## What is expected
Each record below is to be copied word for word, with pictures removed.

## Supplied entries
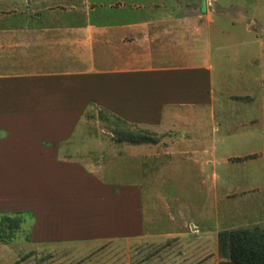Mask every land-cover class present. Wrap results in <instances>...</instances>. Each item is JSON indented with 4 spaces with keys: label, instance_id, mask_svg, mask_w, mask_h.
Returning a JSON list of instances; mask_svg holds the SVG:
<instances>
[{
    "label": "crops",
    "instance_id": "crops-1",
    "mask_svg": "<svg viewBox=\"0 0 264 264\" xmlns=\"http://www.w3.org/2000/svg\"><path fill=\"white\" fill-rule=\"evenodd\" d=\"M151 1L146 9L142 0H0V107L21 100V128L31 114L25 98L35 95L58 104L36 112L46 125L32 128H76L77 99L96 84L109 128L147 140L65 138L50 154L28 139L5 151L22 161L15 172L0 171V218L17 206L12 211L30 220L19 246L25 260L95 264L94 249L111 242L123 256L131 249L134 264H207L222 227L254 224H222L230 214L221 206L264 198V37H252L248 24L214 29L212 42L200 33L202 50L191 60L189 27L172 0ZM256 1L260 16L251 21L261 20L263 35L264 0ZM7 114L0 120L10 122ZM73 150L86 151L84 159L66 155ZM160 213L168 228H160ZM11 254L0 244V264Z\"/></svg>",
    "mask_w": 264,
    "mask_h": 264
},
{
    "label": "rangeland",
    "instance_id": "rangeland-1",
    "mask_svg": "<svg viewBox=\"0 0 264 264\" xmlns=\"http://www.w3.org/2000/svg\"><path fill=\"white\" fill-rule=\"evenodd\" d=\"M151 0H142L141 6L144 8L151 7ZM261 1L256 0H172V9L174 13L179 11L180 17L178 20H182L183 24H186L189 27V58H193L191 60H196V53L202 50V47L198 45V39L201 33V37L205 35V37H209L210 42L213 41L214 37V29H220L221 31L225 30L229 25H233L235 28H238L240 25L248 24L251 27L252 37H256L257 39L264 37V34L258 33L260 30V23L261 20L256 19L257 21L252 22V17H259L260 11L256 10L255 6L261 5ZM94 6L95 8L103 7L102 3H96ZM248 19V20H247ZM260 22V23H259ZM243 27V26H242ZM202 29L204 33L202 35ZM257 31V33H256ZM237 32V30H236ZM227 37L228 35H221V37ZM244 38V34L242 35ZM212 46V45H211ZM207 48V47H205ZM211 48V47H210ZM191 74V73H190ZM196 78V77H194ZM208 78L205 80L206 90H209L208 86ZM99 83V82H96ZM212 83L215 85V79L212 77ZM79 84V83H78ZM188 88H192L196 90L197 83L193 81H189ZM12 85V89L14 90L16 87ZM79 87V85H77ZM95 86L87 87V89L79 87L78 89L87 90L86 95L87 98H83L85 92L81 93L82 98L77 99V105L74 107L80 114L77 117V127L73 128L70 131H63V130H55V129H41V128H32L36 124L44 123L45 121L39 118V115L36 113L41 111L42 108L45 107H54L58 103V98L54 99H42L37 97H26L25 98V109L29 114V118H26L27 125L25 128L20 127V120L15 119L22 111V104L21 100L16 102L15 98L12 97L11 100L9 99L7 106L3 105L0 107V114H4L7 111V116L10 117V122H6L5 120H0V171H7V169L15 172L22 161V156L20 153L16 154V159L14 157L5 156L4 152L6 151H16L23 148L24 143L29 141L28 139H33L35 144H39L43 146L42 148L48 150L50 154H57L55 145L60 140L62 142L63 139H66L68 142L78 141L77 143H81V140H90V141H98L101 142L104 139H112L113 141H121L127 140L131 141V137H134L137 142H147L146 138L143 136H130L121 134L116 128L110 129L107 122L106 116L103 115L104 106L102 105V99L99 96H96L93 92H96ZM98 88V87H97ZM36 90V89H35ZM34 90V91H35ZM91 91V92H90ZM99 93V92H97ZM94 94V95H93ZM90 101L87 103L86 101ZM68 101L67 98L64 99L61 97L59 99L60 107L63 103ZM12 102V103H11ZM10 103V104H9ZM196 103V102H195ZM65 105V104H64ZM67 105V104H66ZM28 106V107H27ZM27 107V108H26ZM67 107V106H65ZM72 108V109H74ZM36 113V114H34ZM1 119V118H0ZM104 119V121H103ZM87 126H83L79 128L78 126L81 124H85ZM59 132L61 135H59ZM59 136V137H58ZM59 138V139H58ZM57 139V140H56ZM9 143H14L13 146H9ZM69 144V143H68ZM26 146V145H25ZM38 146V145H37ZM96 149L93 150V154L90 155L88 152V157H85L86 151L81 150H73L72 154L66 155H73L78 160H82V158H91L92 155L97 154V151H100L101 146H95ZM71 149V148H70ZM65 155L63 152L60 156ZM1 158L4 160V163H1ZM64 159H70L67 156H63ZM43 163V162H42ZM41 163V164H42ZM35 168L36 165L34 164ZM28 168H31V162L28 163ZM26 169V168H25ZM234 198V197H233ZM235 201H240L237 204H232V202L222 203L221 210L223 213H229V219L222 218V224H225L228 220H236L238 222L244 223L242 219H245L247 222L252 221L254 224L252 225H239L234 228L225 229L222 227V230L217 233L216 235V242L213 246V250L215 251L216 260L215 261H208V252L205 254V259L203 261H207V264H227V259L223 250H220V243H219V235L222 233H228L230 231H237V230H253L256 229H264V198H257L254 201H247V200H238L234 199ZM247 201V202H246ZM146 205L150 206L149 197H147ZM17 207V206H15ZM13 207V208H15ZM186 207V205L184 206ZM210 207V206H209ZM12 207L9 208L6 214H3L0 218V244H10L12 246V256L9 258L11 260L10 264H38L36 258L29 257L28 260H25L26 257H22L24 250L19 248V246L25 242V240L30 237V220H26V217L22 213H16ZM5 209V208H3ZM200 211L204 214L205 210H209L207 205L204 208H199ZM4 211V210H3ZM206 212V211H205ZM4 213V212H3ZM166 214H173L171 213V209L164 211ZM160 213L158 215V221L160 228H168L171 225V221L166 214ZM209 213V211L207 212ZM187 216L184 215V218ZM168 219V220H167ZM32 220V219H31ZM170 221V222H169ZM228 223V222H227ZM175 226V225H173ZM227 226V225H225ZM148 230L156 231L158 228V224H151L148 225ZM131 242H128V245ZM98 249H94L93 251V262L95 264H134L133 253L132 250L125 254V260L123 253L117 250L116 243H109L108 245ZM107 253L104 255V251ZM142 256V253H140ZM211 254L210 256H213ZM190 259H188L189 262ZM187 262V259L185 260ZM200 262V261H199ZM201 263V262H200ZM206 263V262H205Z\"/></svg>",
    "mask_w": 264,
    "mask_h": 264
},
{
    "label": "trees",
    "instance_id": "trees-1",
    "mask_svg": "<svg viewBox=\"0 0 264 264\" xmlns=\"http://www.w3.org/2000/svg\"><path fill=\"white\" fill-rule=\"evenodd\" d=\"M131 141L136 142L134 137ZM227 264H264V229L237 230L219 235Z\"/></svg>",
    "mask_w": 264,
    "mask_h": 264
}]
</instances>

## Output of the task
Mask every land-cover class present. Wrap results in <instances>...</instances>. Each item is JSON indented with 4 spaces with keys: label, instance_id, mask_svg, mask_w, mask_h.
Returning a JSON list of instances; mask_svg holds the SVG:
<instances>
[{
    "label": "crops",
    "instance_id": "crops-1",
    "mask_svg": "<svg viewBox=\"0 0 264 264\" xmlns=\"http://www.w3.org/2000/svg\"><path fill=\"white\" fill-rule=\"evenodd\" d=\"M151 1L146 9L142 0H0V107L21 100V128L31 114L25 98L35 95L58 104L36 112L46 125L32 128H76L77 99L96 84L109 128L147 140L65 138L50 154L28 139L5 151L22 161L15 172L0 171V218L17 206L12 211L30 220L19 246L25 260L95 264L94 249L111 242L123 256L131 249L134 264H207L222 227L254 224H222L230 214L221 206L264 198V37H252L248 24L214 29L212 42L200 33L202 50L191 60L189 27L172 0ZM256 1L260 16L251 21L261 20L263 35L264 0ZM7 114L0 120L10 122ZM73 150L86 151L84 159L66 155ZM160 213L168 228H160ZM11 254L0 244V264Z\"/></svg>",
    "mask_w": 264,
    "mask_h": 264
},
{
    "label": "rangeland",
    "instance_id": "rangeland-1",
    "mask_svg": "<svg viewBox=\"0 0 264 264\" xmlns=\"http://www.w3.org/2000/svg\"><path fill=\"white\" fill-rule=\"evenodd\" d=\"M151 0H142L141 6L144 8L151 7ZM261 1L256 0H172V9L174 13L179 11L180 17L178 20H182L183 24H186L189 27V58H193L191 60H196V53L202 50V47L198 45V39L201 33V37L205 35V37H209L210 42L213 41L214 37V29H220L221 31L225 30L229 25H233L235 28H238L240 25L248 24L251 27L252 37H256L257 39L264 37V34L258 33L260 30V23L261 20L256 19L257 21L252 22V17H259L260 11L256 10L255 6L261 5ZM94 6L95 8L103 7L102 3H96ZM248 19V20H247ZM260 22V23H259ZM243 27V26H242ZM202 29L204 33L202 35ZM257 31V33H256ZM237 32V30H236ZM227 37L228 35H221V37ZM244 38V34L242 35ZM212 46V45H211ZM207 48V47H205ZM211 48V47H210ZM191 74V73H190ZM196 78V77H194ZM208 78L205 80L206 90H209L208 86ZM99 83V82H96ZM212 83L215 85V79L212 77ZM79 84V83H78ZM188 88H192L196 90L197 83L193 81H189ZM12 85V89L14 90L16 87ZM79 87V85H77ZM95 86L87 87V89L79 87L78 89L87 90L86 95L87 98H83L85 92L81 93L82 98L77 99V105L74 107L80 114L77 117V127L73 128L70 131H63V130H55V129H41V128H32L36 124L44 123L45 121L39 118V115L36 113L41 111L42 108L45 107H54L58 103V98L54 99H42L37 97H26L25 98V109L29 114V118H26L27 125L25 128L20 127V120L15 119L22 111V104L21 100L16 102L15 98L12 97L11 100L9 99L7 106L3 105L0 107V114H4L7 111V116L10 117V122H6L5 120H0V171H7V169L15 172L22 161V156L20 153L16 154V159L14 157L5 156L4 152L6 151H16L23 148L24 143L29 141L28 139H33L35 144H39L43 146L42 148L48 150L50 154H57L55 145L60 140L62 142L63 139H66L68 142L78 141L77 143H81V140H90V141H98L101 142L104 139H112L113 141H121L127 140L131 141V137H134L137 142H147L146 138L143 136H130L121 134L116 128L110 129L107 122L106 116L103 115L104 106L102 105V99L99 96H96L93 92H96ZM98 88V87H97ZM36 90V89H35ZM34 90V91H35ZM91 91V92H90ZM99 93V92H97ZM94 94V95H93ZM90 101L87 103L86 101ZM68 101L67 98L64 99L61 97L59 99L60 107L63 103ZM12 102V103H11ZM10 103V104H9ZM196 103V102H195ZM65 105V104H64ZM67 105V104H66ZM28 106V107H27ZM27 107V108H26ZM67 107V106H65ZM72 108V109H74ZM36 113V114H34ZM1 119V118H0ZM104 119V121H103ZM87 126H83L79 128L78 126L81 124H85ZM59 132L61 135H59ZM59 136V137H58ZM59 138V139H58ZM57 139V140H56ZM9 143H14L13 146H9ZM69 144V143H68ZM26 146V145H25ZM38 146V145H37ZM96 149L93 150V154L90 155L88 152V157H85L86 151L81 150H73L72 154L66 155H73L78 160H82V158H91L92 155L97 154V151H100L101 146H95ZM71 149V148H70ZM65 155L63 152L60 156ZM1 158L4 160V163H1ZM64 159H70L67 156H63ZM43 163V162H42ZM41 163V164H42ZM35 168L36 165L34 164ZM28 168H31V162L28 163ZM26 169V168H25ZM234 198V197H233ZM235 201H240L237 204H232V202L222 203L221 210L223 213H229V219L222 218V224H225L228 220H236L238 222L244 223L242 219H245L247 222L252 221L254 224L252 225H239L234 228L225 229L222 227V230L217 233L216 235V242L213 246V250L215 251L216 260L215 261H208V252L205 254V259L203 261H207V264H227V259L223 250H220V243H219V235L222 233H228L230 231H237V230H253L256 229H264V198H257L254 201H247V200H238L234 199ZM247 201V202H246ZM146 205L150 206L149 197H147ZM17 207V206H15ZM13 207V208H15ZM186 207V205L184 206ZM210 207V206H209ZM12 207L9 208L6 214H3L0 218V244H10L12 246V256L9 258L11 260L10 264H38L36 258L29 257L28 260H25L26 257H22L24 250L19 248V246L25 242V240L30 237V220H26V217L22 213H16ZM5 209V208H3ZM200 211L204 214L205 210H209L207 205L204 208H199ZM4 211V210H3ZM206 212V211H205ZM4 213V212H3ZM166 214H173L171 213V209L164 211ZM160 213L158 215V221L160 228H168L171 225V221L166 214ZM209 213V211L207 212ZM187 216L184 215V218ZM168 219V220H167ZM32 220V219H31ZM170 221V222H169ZM228 223V222H227ZM175 226V225H173ZM227 226V225H225ZM148 230L156 231L158 228V224H151L148 225ZM131 242H128V245ZM98 249H94L93 251V262L95 264H134L133 253L132 250L125 254V260L123 253L117 250L116 243H109L108 245ZM107 253L104 255V251ZM142 256V253H140ZM211 254L210 256H213ZM190 259H188L189 262ZM187 262V259L185 260ZM200 262V261H199ZM201 263V262H200ZM206 263V262H205Z\"/></svg>",
    "mask_w": 264,
    "mask_h": 264
},
{
    "label": "trees",
    "instance_id": "trees-1",
    "mask_svg": "<svg viewBox=\"0 0 264 264\" xmlns=\"http://www.w3.org/2000/svg\"><path fill=\"white\" fill-rule=\"evenodd\" d=\"M131 141L136 142L134 137ZM227 264H264V229L237 230L219 235Z\"/></svg>",
    "mask_w": 264,
    "mask_h": 264
}]
</instances>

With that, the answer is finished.